The span to copy runs from the line containing "(273, 728) none" to the last line below. Copy it exactly, with nothing else.

......

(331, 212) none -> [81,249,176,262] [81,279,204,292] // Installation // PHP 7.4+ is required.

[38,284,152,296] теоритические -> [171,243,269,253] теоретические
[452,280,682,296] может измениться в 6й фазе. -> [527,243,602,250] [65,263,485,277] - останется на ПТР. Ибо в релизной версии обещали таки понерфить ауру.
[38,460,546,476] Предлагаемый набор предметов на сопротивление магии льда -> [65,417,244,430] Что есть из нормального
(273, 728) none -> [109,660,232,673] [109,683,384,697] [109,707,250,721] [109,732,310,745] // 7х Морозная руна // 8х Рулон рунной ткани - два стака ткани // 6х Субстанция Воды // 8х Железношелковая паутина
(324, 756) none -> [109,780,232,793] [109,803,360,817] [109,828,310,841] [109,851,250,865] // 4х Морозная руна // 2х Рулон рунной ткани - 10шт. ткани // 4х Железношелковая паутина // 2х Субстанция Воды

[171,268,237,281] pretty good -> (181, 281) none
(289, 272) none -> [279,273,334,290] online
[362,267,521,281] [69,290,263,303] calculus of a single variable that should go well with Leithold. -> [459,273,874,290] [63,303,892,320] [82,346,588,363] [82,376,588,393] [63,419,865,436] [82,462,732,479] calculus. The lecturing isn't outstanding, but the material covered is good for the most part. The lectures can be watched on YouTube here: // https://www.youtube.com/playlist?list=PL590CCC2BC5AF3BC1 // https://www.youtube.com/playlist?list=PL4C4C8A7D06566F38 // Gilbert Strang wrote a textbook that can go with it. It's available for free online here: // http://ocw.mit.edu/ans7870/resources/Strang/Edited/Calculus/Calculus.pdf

......

▶ [Exercise result]:
(273, 728) none -> [109,660,232,673] [109,683,384,697] [109,707,250,721] [109,732,310,745] // 7х Морозная руна // 8х Рулон рунной ткани - два стака ткани // 6х Субстанция Воды // 8х Железношелковая паутина
(324, 756) none -> [109,780,232,793] [109,803,360,817] [109,828,310,841] [109,851,250,865] // 4х Морозная руна // 2х Рулон рунной ткани - 10шт. ткани // 4х Железношелковая паутина // 2х Субстанция Воды

[171,268,237,281] pretty good -> (181, 281) none
(289, 272) none -> [279,273,334,290] online
[362,267,521,281] [69,290,263,303] calculus of a single variable that should go well with Leithold. -> [459,273,874,290] [63,303,892,320] [82,346,588,363] [82,376,588,393] [63,419,865,436] [82,462,732,479] calculus. The lecturing isn't outstanding, but the material covered is good for the most part. The lectures can be watched on YouTube here: // https://www.youtube.com/playlist?list=PL590CCC2BC5AF3BC1 // https://www.youtube.com/playlist?list=PL4C4C8A7D06566F38 // Gilbert Strang wrote a textbook that can go with it. It's available for free online here: // http://ocw.mit.edu/ans7870/resources/Strang/Edited/Calculus/Calculus.pdf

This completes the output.